• [Problem requirements]: In the text on the Forbes 2026 30 Under 30 Education list, reproduce the part that opens with the words "According to Forbes, the" and closes with "December 31, 2025.", swapping "newsletter" for "bulletin".

• [Study text]:
According to Forbes, the 2026 30 Under 30 Education list is dominated by entrepreneurs leveraging AI to transform learning. Jasmin Barkett, 29, raised $2 million for her AI-powered literacy tool ROYO, which personalizes stories and listens as children read aloud, now used by 3,000 teachers. Other honorees include Rowan Cheung, 25, whose AI newsletter The Rundown has 1.35 million subscribers, and the cofounders of StudyFetch, who have raised $11.5 million for a platform with nearly 6 million users. The list, selected from nearly 800 applications by a panel of expert judges, also highlights ventures like Coral AI, serving 630,000 users across 190 countries, and Kollegio, which has used AI to support 110,000 college applicants. The 2026 class is 41% women, 48% people of color, and 90% founders, all under 30 as of December 31, 2025.

Multi-view scene reconstruction data
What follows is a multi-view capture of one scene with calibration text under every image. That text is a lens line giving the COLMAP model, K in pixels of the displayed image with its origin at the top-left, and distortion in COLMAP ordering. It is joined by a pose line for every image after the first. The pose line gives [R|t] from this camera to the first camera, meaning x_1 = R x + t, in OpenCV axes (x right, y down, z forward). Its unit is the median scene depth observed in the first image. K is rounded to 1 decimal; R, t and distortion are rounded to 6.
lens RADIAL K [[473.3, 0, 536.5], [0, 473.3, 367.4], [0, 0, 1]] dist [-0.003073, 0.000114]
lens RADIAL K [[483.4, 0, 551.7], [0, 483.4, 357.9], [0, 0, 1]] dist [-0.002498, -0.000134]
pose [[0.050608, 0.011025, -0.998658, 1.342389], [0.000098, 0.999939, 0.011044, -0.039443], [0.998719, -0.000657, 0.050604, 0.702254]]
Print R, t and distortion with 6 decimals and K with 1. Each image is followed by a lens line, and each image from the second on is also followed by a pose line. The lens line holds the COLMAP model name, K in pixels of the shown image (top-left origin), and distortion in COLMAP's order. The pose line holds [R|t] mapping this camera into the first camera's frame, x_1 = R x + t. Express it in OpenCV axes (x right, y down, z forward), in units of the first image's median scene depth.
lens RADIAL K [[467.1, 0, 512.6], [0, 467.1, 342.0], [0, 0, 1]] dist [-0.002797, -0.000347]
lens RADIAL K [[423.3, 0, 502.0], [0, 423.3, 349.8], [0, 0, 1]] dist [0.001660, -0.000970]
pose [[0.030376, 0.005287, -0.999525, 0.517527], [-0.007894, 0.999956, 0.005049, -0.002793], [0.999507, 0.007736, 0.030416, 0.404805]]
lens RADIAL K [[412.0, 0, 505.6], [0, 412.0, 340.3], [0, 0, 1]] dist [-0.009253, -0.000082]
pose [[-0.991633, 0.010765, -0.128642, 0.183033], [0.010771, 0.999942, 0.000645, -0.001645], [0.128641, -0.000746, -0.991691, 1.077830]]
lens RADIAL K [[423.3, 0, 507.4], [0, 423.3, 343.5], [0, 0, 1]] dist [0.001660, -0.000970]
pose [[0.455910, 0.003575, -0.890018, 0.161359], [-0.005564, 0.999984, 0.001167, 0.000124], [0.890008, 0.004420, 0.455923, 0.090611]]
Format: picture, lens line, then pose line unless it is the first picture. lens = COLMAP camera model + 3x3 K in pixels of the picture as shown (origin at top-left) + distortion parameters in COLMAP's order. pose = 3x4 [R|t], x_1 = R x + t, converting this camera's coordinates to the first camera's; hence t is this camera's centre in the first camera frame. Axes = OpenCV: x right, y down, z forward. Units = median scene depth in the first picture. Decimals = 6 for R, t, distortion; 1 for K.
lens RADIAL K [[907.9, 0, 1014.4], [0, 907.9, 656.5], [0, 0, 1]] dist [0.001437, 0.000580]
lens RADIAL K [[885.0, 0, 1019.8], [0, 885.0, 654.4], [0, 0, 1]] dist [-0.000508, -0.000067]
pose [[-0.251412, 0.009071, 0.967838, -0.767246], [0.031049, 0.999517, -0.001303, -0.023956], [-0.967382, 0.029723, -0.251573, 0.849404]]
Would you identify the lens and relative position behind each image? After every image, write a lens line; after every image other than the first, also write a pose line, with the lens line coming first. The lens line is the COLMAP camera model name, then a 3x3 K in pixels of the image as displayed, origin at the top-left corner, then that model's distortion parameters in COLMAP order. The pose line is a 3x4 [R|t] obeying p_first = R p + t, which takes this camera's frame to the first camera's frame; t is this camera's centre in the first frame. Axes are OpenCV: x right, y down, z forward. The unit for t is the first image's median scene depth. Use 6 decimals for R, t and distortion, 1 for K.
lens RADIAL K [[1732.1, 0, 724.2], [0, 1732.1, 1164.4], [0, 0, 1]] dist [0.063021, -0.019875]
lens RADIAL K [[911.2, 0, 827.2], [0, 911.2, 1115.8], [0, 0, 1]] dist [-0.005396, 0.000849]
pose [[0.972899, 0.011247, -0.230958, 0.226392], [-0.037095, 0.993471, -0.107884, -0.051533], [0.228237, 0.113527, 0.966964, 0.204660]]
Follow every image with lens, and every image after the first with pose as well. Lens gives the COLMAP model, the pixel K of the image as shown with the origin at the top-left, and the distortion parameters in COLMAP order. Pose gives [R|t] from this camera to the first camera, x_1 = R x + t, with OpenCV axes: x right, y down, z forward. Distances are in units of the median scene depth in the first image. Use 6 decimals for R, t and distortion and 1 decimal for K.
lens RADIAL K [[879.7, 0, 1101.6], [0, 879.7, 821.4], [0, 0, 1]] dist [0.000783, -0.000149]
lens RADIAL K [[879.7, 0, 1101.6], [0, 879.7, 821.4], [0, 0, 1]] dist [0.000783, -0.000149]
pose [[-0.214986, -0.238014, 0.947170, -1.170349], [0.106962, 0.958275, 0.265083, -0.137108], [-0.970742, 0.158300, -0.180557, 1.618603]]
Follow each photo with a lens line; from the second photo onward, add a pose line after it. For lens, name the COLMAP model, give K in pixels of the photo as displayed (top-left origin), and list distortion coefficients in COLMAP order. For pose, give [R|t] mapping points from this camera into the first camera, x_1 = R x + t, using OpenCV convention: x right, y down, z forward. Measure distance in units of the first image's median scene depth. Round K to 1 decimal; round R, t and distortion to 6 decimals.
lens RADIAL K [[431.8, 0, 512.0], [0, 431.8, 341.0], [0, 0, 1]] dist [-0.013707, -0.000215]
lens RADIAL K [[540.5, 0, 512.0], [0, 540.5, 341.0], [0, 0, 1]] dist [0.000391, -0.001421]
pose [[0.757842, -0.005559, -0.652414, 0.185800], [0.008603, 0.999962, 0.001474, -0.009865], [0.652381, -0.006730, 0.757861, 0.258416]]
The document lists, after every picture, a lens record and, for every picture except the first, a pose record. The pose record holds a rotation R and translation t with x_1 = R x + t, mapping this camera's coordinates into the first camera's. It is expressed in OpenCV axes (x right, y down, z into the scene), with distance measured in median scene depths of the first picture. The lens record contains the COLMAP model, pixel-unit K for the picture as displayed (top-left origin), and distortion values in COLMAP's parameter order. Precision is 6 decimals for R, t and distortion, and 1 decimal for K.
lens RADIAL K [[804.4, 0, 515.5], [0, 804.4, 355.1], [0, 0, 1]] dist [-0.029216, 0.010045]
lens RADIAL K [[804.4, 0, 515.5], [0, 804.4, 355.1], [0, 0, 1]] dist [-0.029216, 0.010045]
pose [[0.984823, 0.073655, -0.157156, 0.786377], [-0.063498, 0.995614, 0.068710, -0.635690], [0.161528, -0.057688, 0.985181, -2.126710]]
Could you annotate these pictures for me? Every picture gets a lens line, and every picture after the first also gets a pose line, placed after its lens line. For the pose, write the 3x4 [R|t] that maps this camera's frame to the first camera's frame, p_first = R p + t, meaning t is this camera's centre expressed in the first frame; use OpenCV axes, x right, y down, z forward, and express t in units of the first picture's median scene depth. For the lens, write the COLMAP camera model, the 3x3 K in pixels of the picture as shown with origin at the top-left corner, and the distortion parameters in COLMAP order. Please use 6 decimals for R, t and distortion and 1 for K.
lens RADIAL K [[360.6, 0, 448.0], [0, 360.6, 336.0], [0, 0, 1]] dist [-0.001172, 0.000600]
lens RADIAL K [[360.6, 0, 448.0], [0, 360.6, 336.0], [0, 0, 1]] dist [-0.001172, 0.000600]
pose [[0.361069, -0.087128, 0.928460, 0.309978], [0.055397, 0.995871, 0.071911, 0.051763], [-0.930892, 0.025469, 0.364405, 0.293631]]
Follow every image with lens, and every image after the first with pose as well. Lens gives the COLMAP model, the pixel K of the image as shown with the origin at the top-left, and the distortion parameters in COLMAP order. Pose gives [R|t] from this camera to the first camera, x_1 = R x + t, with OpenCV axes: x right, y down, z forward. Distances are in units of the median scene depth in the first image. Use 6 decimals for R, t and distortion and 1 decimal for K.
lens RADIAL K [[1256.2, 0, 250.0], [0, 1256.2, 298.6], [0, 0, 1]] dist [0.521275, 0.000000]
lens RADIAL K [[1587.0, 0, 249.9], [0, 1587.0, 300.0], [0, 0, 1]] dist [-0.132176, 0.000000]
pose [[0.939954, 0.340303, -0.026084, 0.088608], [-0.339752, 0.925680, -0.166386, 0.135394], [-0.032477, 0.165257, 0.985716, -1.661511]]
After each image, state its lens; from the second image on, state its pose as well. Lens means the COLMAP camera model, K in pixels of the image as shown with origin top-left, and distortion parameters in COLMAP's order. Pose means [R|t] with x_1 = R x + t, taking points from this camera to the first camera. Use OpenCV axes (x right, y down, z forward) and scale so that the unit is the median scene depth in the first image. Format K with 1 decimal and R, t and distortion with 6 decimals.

• [Your solution]:
According to Forbes, the 2026 30 Under 30 Education list is dominated by entrepreneurs leveraging AI to transform learning. Jasmin Barkett, 29, raised $2 million for her AI-powered literacy tool ROYO, which personalizes stories and listens as children read aloud, now used by 3,000 teachers. Other honorees include Rowan Cheung, 25, whose AI bulletin The Rundown has 1.35 million subscribers, and the cofounders of StudyFetch, who have raised $11.5 million for a platform with nearly 6 million users. The list, selected from nearly 800 applications by a panel of expert judges, also highlights ventures like Coral AI, serving 630,000 users across 190 countries, and Kollegio, which has used AI to support 110,000 college applicants. The 2026 class is 41% women, 48% people of color, and 90% founders, all under 30 as of December 31, 2025.